**Request:**
Exclude the images and repeat all remaining entries exactly.

**Information given:**
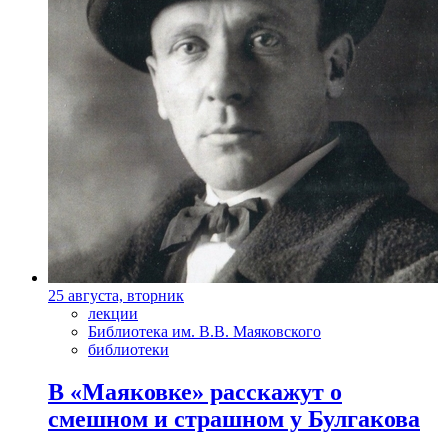
25 августа, вторник
лекции
Библиотека им. В.В. Маяковского
библиотеки
В «Маяковке» расскажут о
смешном и страшном у Булгакова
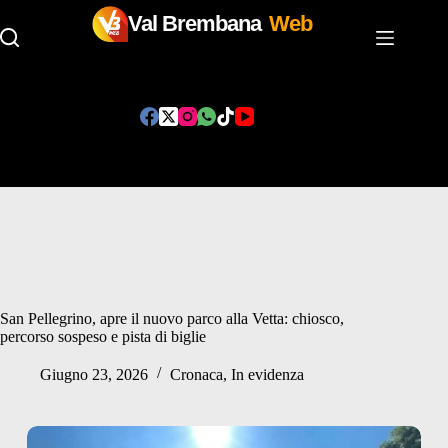
Val Brembana
Web
Salta
al
contenuto
San Pellegrino, apre il nuovo parco alla Vetta: chiosco,
percorso sospeso e pista di biglie
Giugno 23, 2026
Cronaca
,
In evidenza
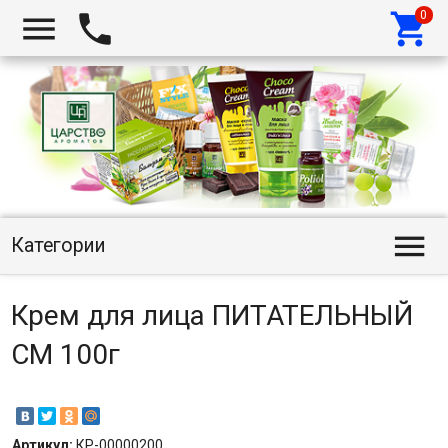




Категории
Крем для лица ПИТАТЕЛЬНЫЙ
СМ 100г
Артикул:
КР-00000200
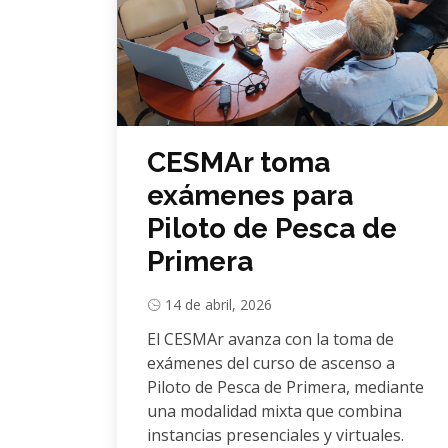
CESMAr toma
exámenes para
Piloto de Pesca de
Primera
14 de abril, 2026
El CESMAr avanza con la toma de
exámenes del curso de ascenso a
Piloto de Pesca de Primera, mediante
una modalidad mixta que combina
instancias presenciales y virtuales.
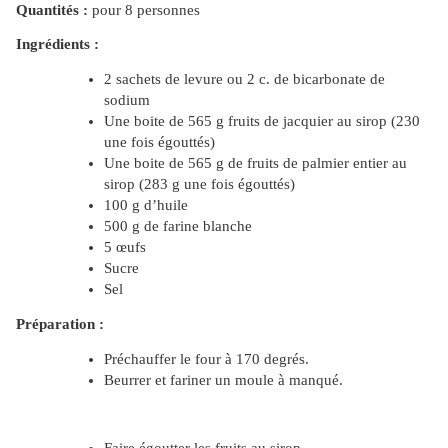
Quantités :
pour 8 personnes
Ingrédients :
2 sachets de levure ou 2 c. de bicarbonate de
sodium
Une boite de 565 g fruits de jacquier au sirop (230
une fois égouttés)
Une boite de 565 g de fruits de palmier entier au
sirop (283 g une fois égouttés)
100 g d’huile
500 g de farine blanche
5 œufs
Sucre
Sel
Préparation :
Préchauffer le four à 170 degrés.
Beurrer et fariner un moule à manqué.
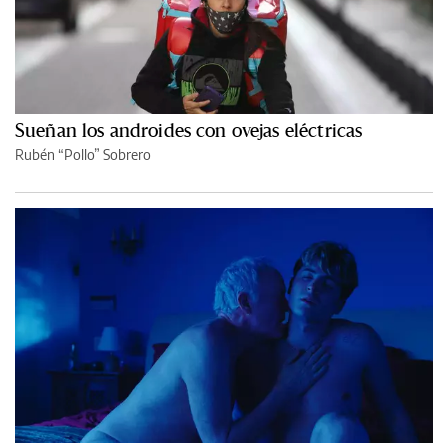
Sueñan los androides con ovejas eléctricas
Rubén “Pollo” Sobrero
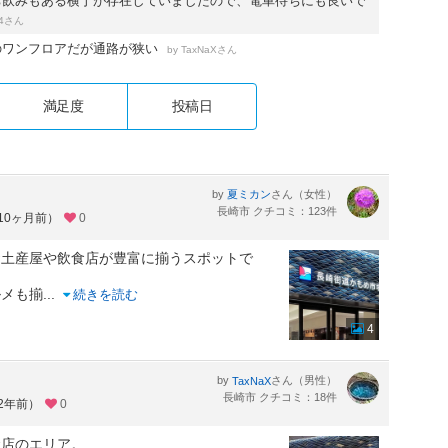
ち飲みもある横丁が存在していましたので、電車待ちにも良いで
さん
4
のワンフロアだが通路が狭い
by
さん
TaxNaX
満足度
投稿日
by
さん（女性）
夏ミカン
長崎市 クチコミ：123件
約10ヶ月前）
0
お土産屋や飲食店が豊富に揃うスポットで
ルメも揃
...
続きを読む
4
by
さん（男性）
TaxNaX
長崎市 クチコミ：18件
約2年前）
0
食店のエリア。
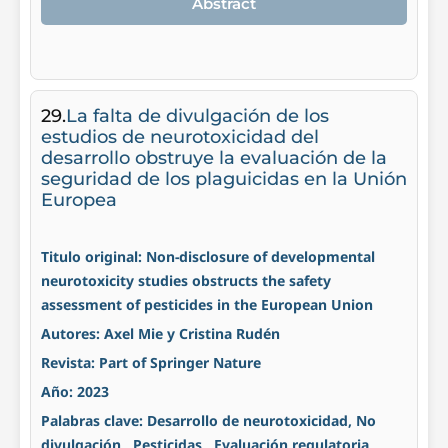
Abstract
29.
La falta de divulgación de los
estudios de neurotoxicidad del
desarrollo obstruye la evaluación de la
seguridad de los plaguicidas en la Unión
Europea
Titulo original: Non-disclosure of developmental
neurotoxicity studies obstructs the safety
assessment of pesticides in the European Union
Autores: Axel Mie y Cristina Rudén
Revista: Part of Springer Nature
Año: 2023
Palabras clave: Desarrollo de neurotoxicidad, No
divulgación , Pesticidas , Evaluación regulatoria ,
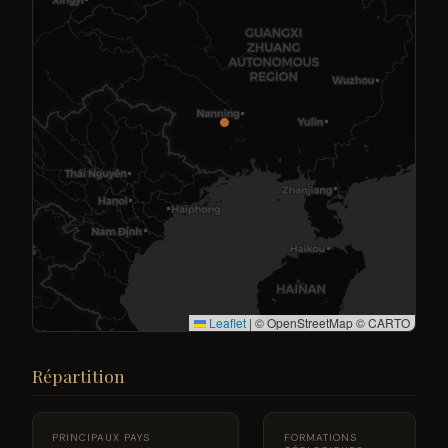
Leaflet
|
© OpenStreetMap © CARTO
Répartition
PRINCIPAUX PAYS
FORMATIONS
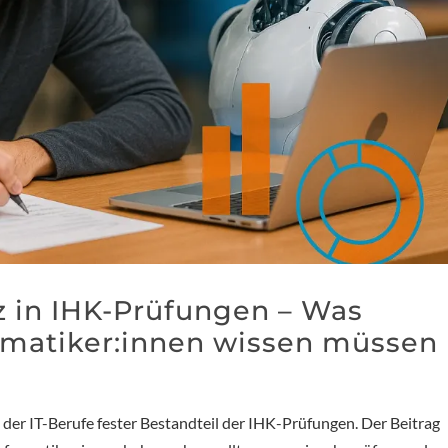
nz in IHK-Prüfungen – Was
matiker:innen wissen müssen
g der IT-Berufe fester Bestandteil der IHK-Prüfungen. Der Beitrag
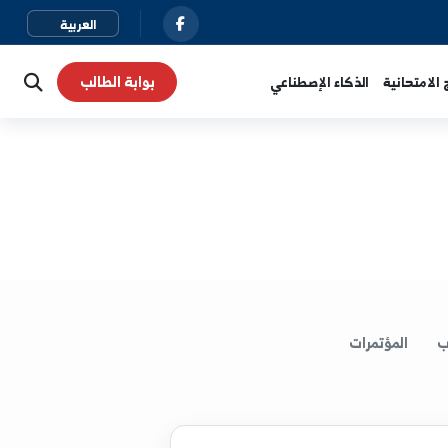
بوابة الطالب
نية
الذكاء الإصطناعي
لمؤتمرات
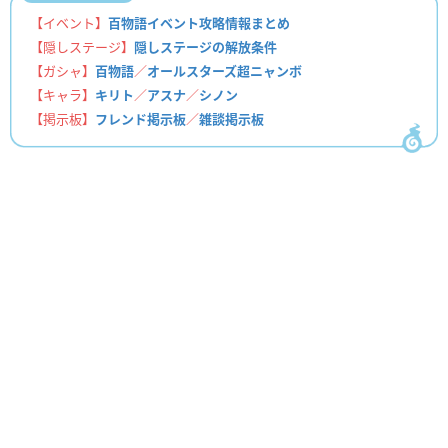
【イベント】
百物語イベント攻略情報まとめ
【隠しステージ】
隠しステージの解放条件
【ガシャ】
百物語
／
オールスターズ超ニャンボ
【キャラ】
キリト
／
アスナ
／
シノン
【掲示板】
フレンド掲示板
／
雑談掲示板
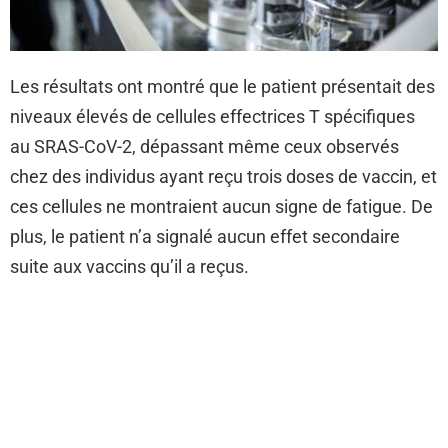
Les résultats ont montré que le patient présentait des
niveaux élevés de cellules effectrices T spécifiques
au SRAS-CoV-2, dépassant même ceux observés
chez des individus ayant reçu trois doses de vaccin, et
ces cellules ne montraient aucun signe de fatigue. De
plus, le patient n’a signalé aucun effet secondaire
suite aux vaccins qu’il a reçus.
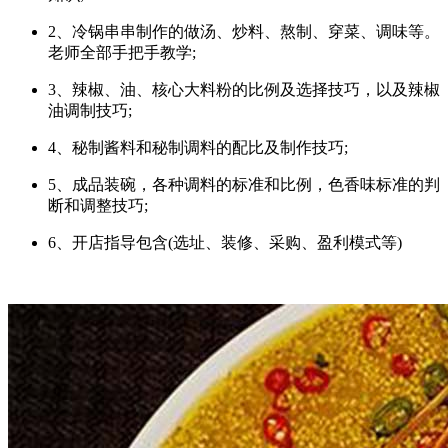
2、冷锅串串制作的做汤、炒料、熬制、穿菜、调味等。
老师全部手把手教学;
3、辣椒、油、核心大料粉的比例及选择技巧，以及辣椒
油调制技巧;
4、秘制酱料和秘制调料的配比及制作技巧;
5、成品装碗，各种调料的标准和比例，色香味标准的判
断和调整技巧;
6、开店指导包含(选址、装修、采购、盈利模式等)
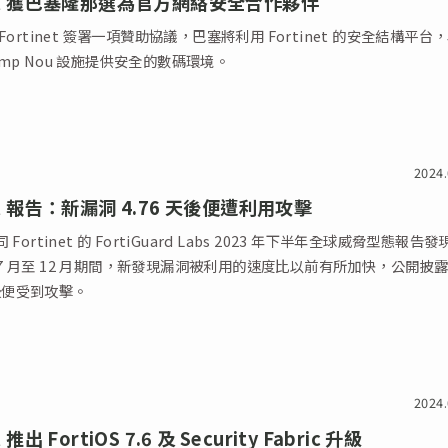
net 獲巴塞隆那選為官方網絡安全合作夥伴
Fortinet 簽署一項贊助協議，巴塞將利用 Fortinet 的安全結構平台
 Camp Nou 設施提供安全的數碼環境。
2024.
net 報告：新漏洞 4.76 天後便遭利用攻擊
Fortinet 的 FortiGuard Labs 2023 年下半年全球威脅型態報告發
 年 7 月至 12 月期間，新發現漏洞被利用的速度比以前有所加快，公開披
天後便受到攻擊。
2024.
t 推出 FortiOS 7.6 及 Security Fabric 升級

**Task answer:**
25 августа, вторник
лекции
Библиотека им. В.В. Маяковского
библиотеки
В «Маяковке» расскажут о
смешном и страшном у Булгакова
Val Brembana
Web
Salta
al
contenuto
San Pellegrino, apre il nuovo parco alla Vetta: chiosco,
percorso sospeso e pista di biglie
Giugno 23, 2026
Cronaca
,
In evidenza




Категории
Крем для лица ПИТАТЕЛЬНЫЙ
СМ 100г
Артикул:
КР-00000200
CESMAr toma
exámenes para
Piloto de Pesca de
Primera
14 de abril, 2026
El CESMAr avanza con la toma de
exámenes del curso de ascenso a
Piloto de Pesca de Primera, mediante
una modalidad mixta que combina
instancias presenciales y virtuales.
Quantités :
pour 8 personnes
Ingrédients :
2 sachets de levure ou 2 c. de bicarbonate de
sodium
Une boite de 565 g fruits de jacquier au sirop (230
une fois égouttés)
Une boite de 565 g de fruits de palmier entier au
sirop (283 g une fois égouttés)
100 g d’huile
500 g de farine blanche
5 œufs
Sucre
Sel
Préparation :
Préchauffer le four à 170 degrés.
Beurrer et fariner un moule à manqué.
Sueñan los androides con ovejas eléctricas
Rubén “Pollo” Sobrero
ち飲みもある横丁が存在していましたので、電車待ちにも良いで
さん
4
のワンフロアだが通路が狭い
by
さん
TaxNaX
満足度
投稿日
by
さん（女性）
夏ミカン
長崎市 クチコミ：123件
約10ヶ月前）
0
お土産屋や飲食店が豊富に揃うスポットで
ルメも揃
...
続きを読む
4
by
さん（男性）
TaxNaX
長崎市 クチコミ：18件
約2年前）
0
食店のエリア。
Abstract
29.
La falta de divulgación de los
estudios de neurotoxicidad del
desarrollo obstruye la evaluación de la
seguridad de los plaguicidas en la Unión
Europea
Titulo original: Non-disclosure of developmental
neurotoxicity studies obstructs the safety
assessment of pesticides in the European Union
Autores: Axel Mie y Cristina Rudén
Revista: Part of Springer Nature
Año: 2023
Palabras clave: Desarrollo de neurotoxicidad, No
divulgación , Pesticidas , Evaluación regulatoria ,
Leaflet
|
© OpenStreetMap © CARTO
Répartition
PRINCIPAUX PAYS
FORMATIONS
nz in IHK-Prüfungen – Was
matiker:innen wissen müssen
g der IT-Berufe fester Bestandteil der IHK-Prüfungen. Der Beitrag
بوابة الطالب
نية
الذكاء الإصطناعي
لمؤتمرات
【イベント】
百物語イベント攻略情報まとめ
【隠しステージ】
隠しステージの解放条件
【ガシャ】
百物語
／
オールスターズ超ニャンボ
【キャラ】
キリト
／
アスナ
／
シノン
【掲示板】
フレンド掲示板
／
雑談掲示板
Les résultats ont montré que le patient présentait des
niveaux élevés de cellules effectrices T spécifiques
au SRAS-CoV-2, dépassant même ceux observés
chez des individus ayant reçu trois doses de vaccin, et
ces cellules ne montraient aucun signe de fatigue. De
plus, le patient n’a signalé aucun effet secondaire
suite aux vaccins qu’il a reçus.
2、冷锅串串制作的做汤、炒料、熬制、穿菜、调味等。
老师全部手把手教学;
3、辣椒、油、核心大料粉的比例及选择技巧，以及辣椒
油调制技巧;
4、秘制酱料和秘制调料的配比及制作技巧;
5、成品装碗，各种调料的标准和比例，色香味标准的判
断和调整技巧;
6、开店指导包含(选址、装修、采购、盈利模式等)
net 獲巴塞隆那選為官方網絡安全合作夥伴
Fortinet 簽署一項贊助協議，巴塞將利用 Fortinet 的安全結構平台
 Camp Nou 設施提供安全的數碼環境。
2024.
net 報告：新漏洞 4.76 天後便遭利用攻擊
Fortinet 的 FortiGuard Labs 2023 年下半年全球威脅型態報告發
 年 7 月至 12 月期間，新發現漏洞被利用的速度比以前有所加快，公開披
天後便受到攻擊。
2024.
t 推出 FortiOS 7.6 及 Security Fabric 升級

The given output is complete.